*** Input records ***
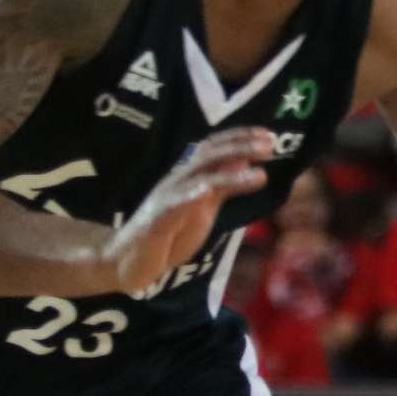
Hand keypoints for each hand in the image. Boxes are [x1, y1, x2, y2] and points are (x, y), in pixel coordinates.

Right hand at [101, 128, 270, 296]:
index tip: (266, 134)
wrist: (128, 260)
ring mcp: (167, 200)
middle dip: (239, 147)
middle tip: (268, 144)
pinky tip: (205, 193)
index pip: (214, 149)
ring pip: (198, 180)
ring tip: (259, 174)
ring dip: (230, 175)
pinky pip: (173, 207)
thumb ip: (222, 185)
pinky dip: (190, 198)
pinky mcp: (157, 222)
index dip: (238, 139)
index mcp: (189, 178)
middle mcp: (178, 182)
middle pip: (209, 157)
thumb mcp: (203, 206)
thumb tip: (243, 161)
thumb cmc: (169, 233)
*** End of Input records ***
**What this task involves:** Restate the data above word for word. Do not include the images.

**Solution to the problem:**
Hand keypoints for each hand in the image. Boxes are [x1, y1, x2, y2] and points are (x, y), in pixel coordinates.

Right hand at [101, 128, 270, 296]:
index tip: (266, 134)
wrist: (128, 260)
ring mcp: (167, 200)
middle dip: (239, 147)
middle tip: (268, 144)
pinky tip: (205, 193)
index pip: (214, 149)
ring pip: (198, 180)
ring tip: (259, 174)
ring dip: (230, 175)
pinky pip: (173, 207)
thumb ip: (222, 185)
pinky dip: (190, 198)
pinky mcp: (157, 222)
index dip: (238, 139)
index mcp: (189, 178)
middle mcp: (178, 182)
middle pip: (209, 157)
thumb mcp: (203, 206)
thumb tip: (243, 161)
thumb cmc: (169, 233)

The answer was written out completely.